Então, qual seria a diferença em relação à FedEx? Em princípio, nenhuma. Eu esperava que vários estranhos fossem fazer um trabalho por mim e manter suas promessas. Ainda assim, tudo é diferente.
Quando eu uso a FedEx, há conseqüências se a falha de estranhos me causa prejuízos. Há uma troca de informações que premia a excelência e pune as falhas e a desonestidade. Essa troca de informações cria uma forma de controle por parte dos consumidores.
A FedEx tenta empregar pessoas honestas e agradáveis, que sorriem quando você fala com elas. Ela demite pessoas rudes que freqüentemente perdem ou roubam pacotes. Premia e exalta pessoas que fazem bem seu trabalho. E por que a FedEx se esforça tanto? Parte da resposta é a reputação. Mas por que a FedEx se empenha tanto em manter sua reputação intacta? A competição responderia parte da pergunta. Mas há algo a mais.
Mesmo aquela troca de informações, que mantém os empregados da FedEx honestos, funciona melhor quando as pessoas se sentem culpadas por serem ladrões ou lerdos. Será que o capitalismo funciona melhor quando as pessoas são essencialmente honestas ou será que o capitalismo ajuda a criar virtudes que o fazem funcionar bem? Provavelmente os dois.
O sistema funciona tão bem que nós raramente o notamos ou sequer apreciamos suas maravilhas. A empregada sorridente da FedEx está sempre atrás do balcão esperando para levar meu pacote para St. Louis. Um estranho entrega meus jornais todas as manhãs. Eu nem mesmo sei como ele ou ela é. Estranhos montaram meu carro, costuraram minhas roupas e preencheram a receita do antibiótico que curou a pneumonia da minha esposa no último inverno. Incontáveis estranhos trabalhando juntos em algum laboratório de pesquisas, em algum lugar desconhecido, descobriram aquele antibiótico.

Cenas fotografadas com parâmetros de lente

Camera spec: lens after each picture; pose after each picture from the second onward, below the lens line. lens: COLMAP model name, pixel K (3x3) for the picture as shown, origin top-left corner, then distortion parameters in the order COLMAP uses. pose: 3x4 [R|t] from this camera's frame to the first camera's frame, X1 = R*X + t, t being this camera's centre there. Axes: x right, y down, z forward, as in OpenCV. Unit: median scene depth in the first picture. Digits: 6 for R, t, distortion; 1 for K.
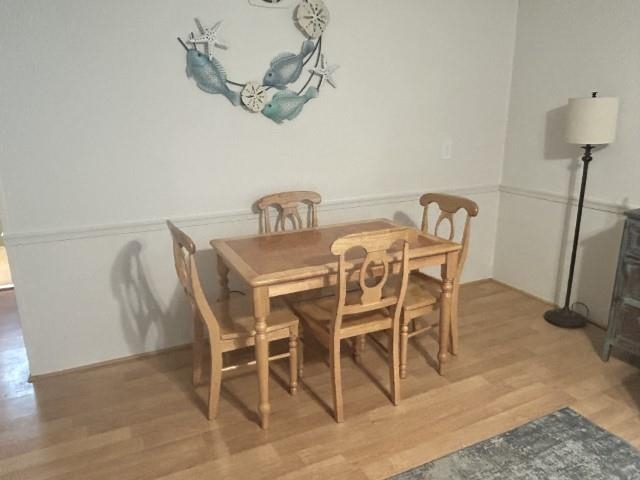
lens RADIAL K [[465.5, 0, 312.9], [0, 465.5, 238.3], [0, 0, 1]] dist [0.004756, -0.012932]
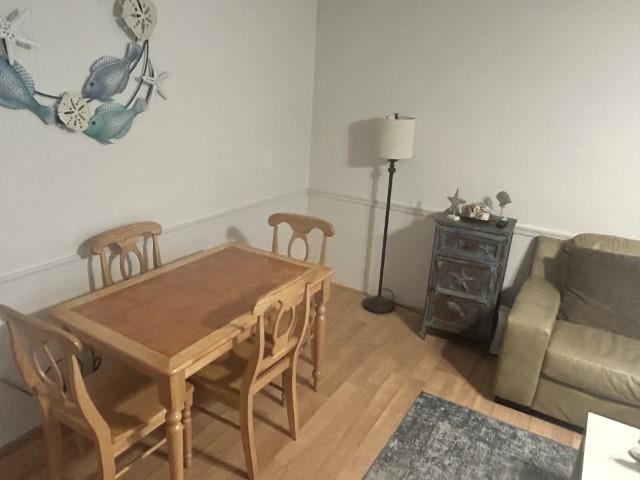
lens RADIAL K [[465.5, 0, 317.3], [0, 465.5, 236.4], [0, 0, 1]] dist [0.004756, -0.012932]
pose [[0.833921, -0.119875, 0.538708, -0.233802], [0.086697, 0.992460, 0.086638, -0.134981], [-0.545032, -0.025545, 0.838026, 0.132655]]
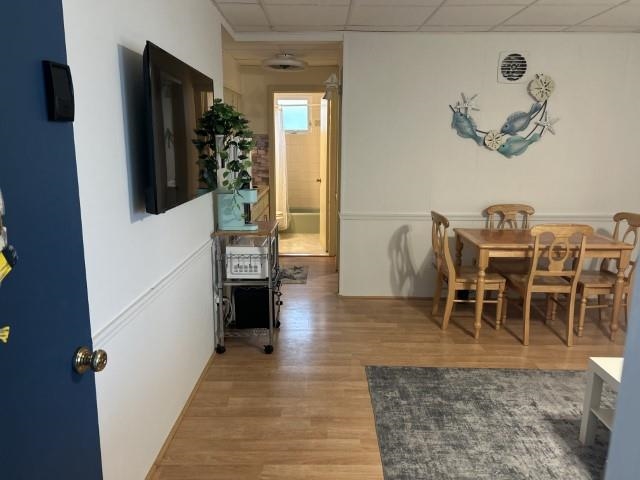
lens RADIAL K [[485.5, 0, 319.1], [0, 485.5, 240.7], [0, 0, 1]] dist [0.011912, 0.012322]
pose [[0.900919, 0.108983, -0.420080, 0.068379], [-0.135023, 0.990304, -0.032656, 0.157981], [0.412448, 0.086141, 0.906899, -0.680238]]
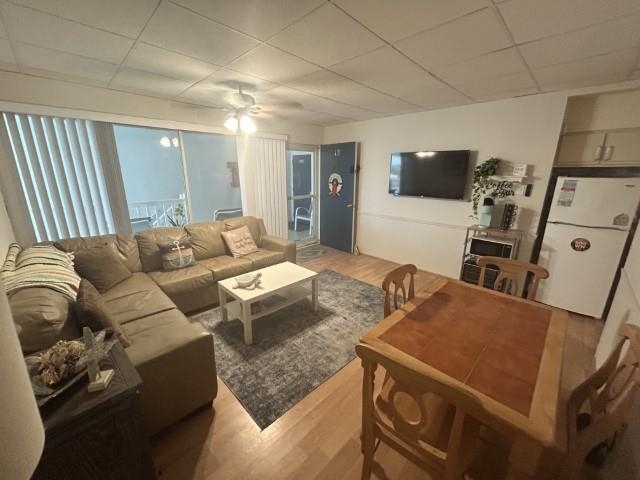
lens RADIAL K [[258.3, 0, 317.5], [0, 258.3, 237.3], [0, 0, 1]] dist [0.001874, 0.000306]
pose [[-0.943068, 0.090855, -0.319950, 0.497375], [-0.079658, 0.872270, 0.482492, -0.378164], [0.322920, 0.480510, -0.815373, 1.170202]]
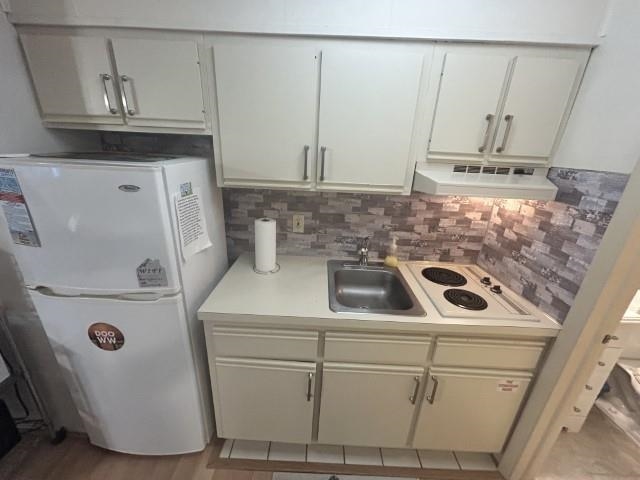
lens RADIAL K [[258.3, 0, 324.3], [0, 258.3, 239.7], [0, 0, 1]] dist [0.001874, 0.000306]
pose [[-0.432507, 0.298392, -0.850823, -0.673284], [-0.278360, 0.853361, 0.440784, -0.338347], [0.857586, 0.427477, -0.286024, 1.022168]]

# [Tarefas a cumprir]
1 - De acordo com o texto sobre a FedEx, o que a empresa faz com pessoas rudes que costumam perder ou roubar pacotes?
2 - Dê continuidade ao texto sobre a FedEx a partir da última frase apresentada.
Os itens constituem material independente do texto sobre a FedEx.

# [Suas respostas]
1 - A FedEx as demite.

2 -
Não pensamos em nada disso. Já se tornou algo natural para nós confiar naqueles que não vemos e nem podemos verificar a honestidade, confiabilidade e excelência. Ainda assim, na maior parte do tempo, essa ampla ordem de cooperação humana preenche nossas expectativas de que produtos e serviços que desejamos estarão esperando por nós quando quisermos.
Entendemos que o papel da competição é sustentar esse sistema. Ter alternativas ajuda a criar esse controle por parte do consumidor e aumenta a punição às empresas que não atentem à nossas expectativas. Porém, na maioria das vezes, não entendemos ou não notamos a cooperação entre estranhos que resulta de suas ações coordenadas através das empresas que nos servem.
Surpreendentemente, confiar em estranhos pode ser mais vantajoso do que confiar em amigos. Afinal, não temos tantos amigos para podermos confiar somente neles e, ainda assim, gozarmos de um bom padrão de vida, com satisfação material e imaterial. Confiar somente em amigos ou em familiares traria nosso padrão de vida de volta ao nível de subsistência e a autosuficiência é o caminho para a pobreza.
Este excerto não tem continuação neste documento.